このようなCM動画の中の「鏡」の表現に照らし合わせて、コスメデコルテのCM動画を見てみましょう。旋回するカメラで捉えられた大谷翔平が鏡の中に映った自分に「やることをやってきたか、いい顔ができているか」と問いかけ、「肌を整える、自分が整う」と続き、大谷の実像と鏡像が手を差し出しあって触れ合うという異空間の対峙が示されます。暗闇の中で上方と下方からの照明に照らし出される大谷翔平の顔の表情の変化がアップで捉えられた後に、コスメデコルテのボトルが登場します。あくまでも個人的な印象ですが、顔の下方から照明を当てる演出は、彫像や仏像のライトアップを連想させ、平等院鳳凰堂の阿弥陀如来像が鳳凰堂を取り囲む阿字池の反射によって顔が照らし出される様に通じる「神々しさ演出」と感じます。

DECORTÉ×大谷翔平 CM引用元:https://www.youtube.com/watch?v=7dJCvVoqMtM

このような方法での「鏡」の存在の示唆とカメラワークのあり方は、大谷翔平を「正面から拝みたい」だけではなく、「あらゆる角度から拝みたい」という崇拝の視線の表現であり、鏡に自分自身の姿を映し出すことが、「男らしさを上げる」、「ジェンダー関係なく美しさを追求する」ことを目的とすることを超え、スキンケアを「心を整える」精神鍛錬の領域にまで高めることとして表現するものと言えるでしょう。
男性美容・コスメだけではなく、男性脱毛や美容機器の広告にも共通することですが、男性をターゲットとしたスキンケア・ボディケアに関わる商品、サービスの広告では、このような身体・精神鍛錬としての側面がとりわけ強調する傾向があります。代表的なところでは、「美は鍛えられる」というキャッチコピーで武田真治さんを起用したYA-MANの美顔器「メディリフト」の広告が挙げられます。大谷翔平のようなアスリートや、筋肉美を誇る著名人を起用することで、強さ・鍛錬という「男らしさ」に結びつけられる表現を通して美容・スキンケアを推し進める傾向は、本来「ケア」の目的である労りや回復という側面が薄れさせ、鍛錬し強くあることをひたすら追求しなければならないというメッセージは、過剰に心理的に負担を課すものでもあるとも、感じます。

渋谷駅前に掲出された株式会社dipの広告(2024年2月)引用元 https://www.advertimes.com/20240205/article448049/

コスメデコルテの広告と同様に、大谷翔平を「あらゆる角度から拝みたい」視線を表しているのが、ウェブサービス企業dipの広告です。三菱UFJ、寝具の西川と同様に、「夢」の体現者としての大谷翔平を通してブランドイメージを作る方法が踏襲されています。

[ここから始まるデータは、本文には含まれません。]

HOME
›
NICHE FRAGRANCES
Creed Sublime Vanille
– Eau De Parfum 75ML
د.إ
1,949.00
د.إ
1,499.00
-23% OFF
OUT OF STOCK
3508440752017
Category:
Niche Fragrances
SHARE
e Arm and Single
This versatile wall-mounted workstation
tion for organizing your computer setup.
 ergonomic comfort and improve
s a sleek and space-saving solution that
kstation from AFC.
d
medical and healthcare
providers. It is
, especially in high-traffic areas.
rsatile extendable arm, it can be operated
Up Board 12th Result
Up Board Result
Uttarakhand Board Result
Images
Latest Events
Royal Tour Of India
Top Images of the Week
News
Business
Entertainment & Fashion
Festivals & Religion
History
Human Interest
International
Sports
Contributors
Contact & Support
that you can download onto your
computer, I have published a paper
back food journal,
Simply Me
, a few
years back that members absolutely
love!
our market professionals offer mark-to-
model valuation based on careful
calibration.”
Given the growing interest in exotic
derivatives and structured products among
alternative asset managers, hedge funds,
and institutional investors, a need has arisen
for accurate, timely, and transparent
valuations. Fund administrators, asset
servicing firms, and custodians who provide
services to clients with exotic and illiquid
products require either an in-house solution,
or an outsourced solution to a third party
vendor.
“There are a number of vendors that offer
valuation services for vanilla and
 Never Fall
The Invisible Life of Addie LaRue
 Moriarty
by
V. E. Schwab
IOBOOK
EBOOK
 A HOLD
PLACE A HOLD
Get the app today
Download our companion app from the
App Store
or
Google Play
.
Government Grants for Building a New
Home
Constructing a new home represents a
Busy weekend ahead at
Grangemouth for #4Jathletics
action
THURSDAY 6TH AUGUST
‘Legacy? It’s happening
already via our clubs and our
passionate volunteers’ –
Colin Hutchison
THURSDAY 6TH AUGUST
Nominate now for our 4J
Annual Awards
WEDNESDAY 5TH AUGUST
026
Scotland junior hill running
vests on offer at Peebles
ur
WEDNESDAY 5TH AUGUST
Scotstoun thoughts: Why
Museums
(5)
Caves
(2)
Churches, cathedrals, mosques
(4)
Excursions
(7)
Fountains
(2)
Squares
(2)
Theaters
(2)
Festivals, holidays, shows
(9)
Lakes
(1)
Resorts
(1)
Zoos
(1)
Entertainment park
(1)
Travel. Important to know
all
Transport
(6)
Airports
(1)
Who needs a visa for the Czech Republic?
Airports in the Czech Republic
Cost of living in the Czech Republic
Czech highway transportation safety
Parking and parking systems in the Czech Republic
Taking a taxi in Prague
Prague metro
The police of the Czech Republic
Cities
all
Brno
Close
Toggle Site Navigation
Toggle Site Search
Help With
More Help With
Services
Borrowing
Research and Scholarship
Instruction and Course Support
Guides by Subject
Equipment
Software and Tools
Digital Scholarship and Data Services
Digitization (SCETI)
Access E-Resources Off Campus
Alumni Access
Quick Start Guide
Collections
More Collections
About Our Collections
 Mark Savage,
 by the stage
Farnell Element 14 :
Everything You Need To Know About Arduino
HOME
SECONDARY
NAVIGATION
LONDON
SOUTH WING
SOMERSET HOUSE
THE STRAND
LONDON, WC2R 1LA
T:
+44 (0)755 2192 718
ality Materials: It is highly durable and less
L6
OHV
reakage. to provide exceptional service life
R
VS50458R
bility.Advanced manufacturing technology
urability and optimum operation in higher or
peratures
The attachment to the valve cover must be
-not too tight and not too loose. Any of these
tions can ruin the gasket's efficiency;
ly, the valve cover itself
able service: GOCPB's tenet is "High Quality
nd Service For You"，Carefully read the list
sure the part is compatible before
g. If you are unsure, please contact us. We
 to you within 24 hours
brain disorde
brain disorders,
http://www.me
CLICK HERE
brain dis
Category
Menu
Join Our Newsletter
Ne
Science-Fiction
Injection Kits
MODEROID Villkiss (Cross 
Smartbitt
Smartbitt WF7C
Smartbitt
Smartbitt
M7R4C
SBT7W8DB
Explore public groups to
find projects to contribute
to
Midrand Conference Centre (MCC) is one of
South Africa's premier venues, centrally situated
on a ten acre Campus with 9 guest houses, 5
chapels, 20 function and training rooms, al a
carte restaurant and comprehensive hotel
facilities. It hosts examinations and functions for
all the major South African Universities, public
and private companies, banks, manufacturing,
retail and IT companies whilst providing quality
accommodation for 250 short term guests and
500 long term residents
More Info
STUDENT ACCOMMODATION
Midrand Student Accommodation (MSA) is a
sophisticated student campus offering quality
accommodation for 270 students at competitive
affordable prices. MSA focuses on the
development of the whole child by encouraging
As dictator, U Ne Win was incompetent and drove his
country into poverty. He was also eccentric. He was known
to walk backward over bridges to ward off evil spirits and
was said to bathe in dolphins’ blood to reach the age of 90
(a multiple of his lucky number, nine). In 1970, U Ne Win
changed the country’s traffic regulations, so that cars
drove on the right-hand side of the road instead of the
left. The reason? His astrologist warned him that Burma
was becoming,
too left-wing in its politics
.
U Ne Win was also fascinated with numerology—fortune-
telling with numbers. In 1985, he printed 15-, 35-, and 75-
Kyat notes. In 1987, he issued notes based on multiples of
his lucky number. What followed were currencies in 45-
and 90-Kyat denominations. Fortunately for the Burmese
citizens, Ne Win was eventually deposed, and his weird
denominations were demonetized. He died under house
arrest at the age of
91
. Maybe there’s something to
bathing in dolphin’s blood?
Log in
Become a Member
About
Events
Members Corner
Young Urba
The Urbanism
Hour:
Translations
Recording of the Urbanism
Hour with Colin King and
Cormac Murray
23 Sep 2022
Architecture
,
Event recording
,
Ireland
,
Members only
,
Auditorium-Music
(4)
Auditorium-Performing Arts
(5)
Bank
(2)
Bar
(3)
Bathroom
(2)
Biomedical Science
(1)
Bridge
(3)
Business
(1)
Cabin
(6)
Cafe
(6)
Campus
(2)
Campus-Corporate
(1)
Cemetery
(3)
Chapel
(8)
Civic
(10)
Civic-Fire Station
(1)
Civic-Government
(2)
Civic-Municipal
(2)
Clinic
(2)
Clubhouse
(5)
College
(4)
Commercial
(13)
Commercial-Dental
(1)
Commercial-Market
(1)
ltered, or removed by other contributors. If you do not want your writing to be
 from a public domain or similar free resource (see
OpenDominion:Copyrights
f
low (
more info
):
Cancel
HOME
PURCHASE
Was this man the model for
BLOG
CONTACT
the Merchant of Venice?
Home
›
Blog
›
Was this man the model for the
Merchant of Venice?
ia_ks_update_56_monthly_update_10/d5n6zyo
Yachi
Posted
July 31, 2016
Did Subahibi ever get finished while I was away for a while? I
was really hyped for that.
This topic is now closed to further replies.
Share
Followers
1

スーツ姿を大谷が黄昏時の大都市の高層ビル群を背景に、高層階にいる(高みにいる・成功していることのメタファー)男性として表されているのですが、このような演出は前回、「トピックス開始のご挨拶」で言及した「ジョージアグラン微糖」に登場する典型的なスーツ姿の「デキる男」像とあまりにも似通っているように感じ、「デキる男」像の幅の狭さ自体を窮屈に感じます(コスメデコルテのCMと同様にガラスに映る顔が描かれています)。

引用元:https://prtimes.jp/main/html/rd/p/000000247.000001735.html

ジェンダーを問わず、多様な人の多様な幸福を感じさせる表現に接したい私個人としては、「卓越した男性がさらなる高みを目指す姿」に尊敬の念を抱きつつも、大谷翔平という一個人があまりにも神格化され、広告の中に憧憬や願望が投影され過ぎる状況自体に危惧するところもあり、鍛錬して強い競争に勝ち抜く男性だけではなく、個々人が自愛し、互いにケアする男性の姿を見たいと思っています。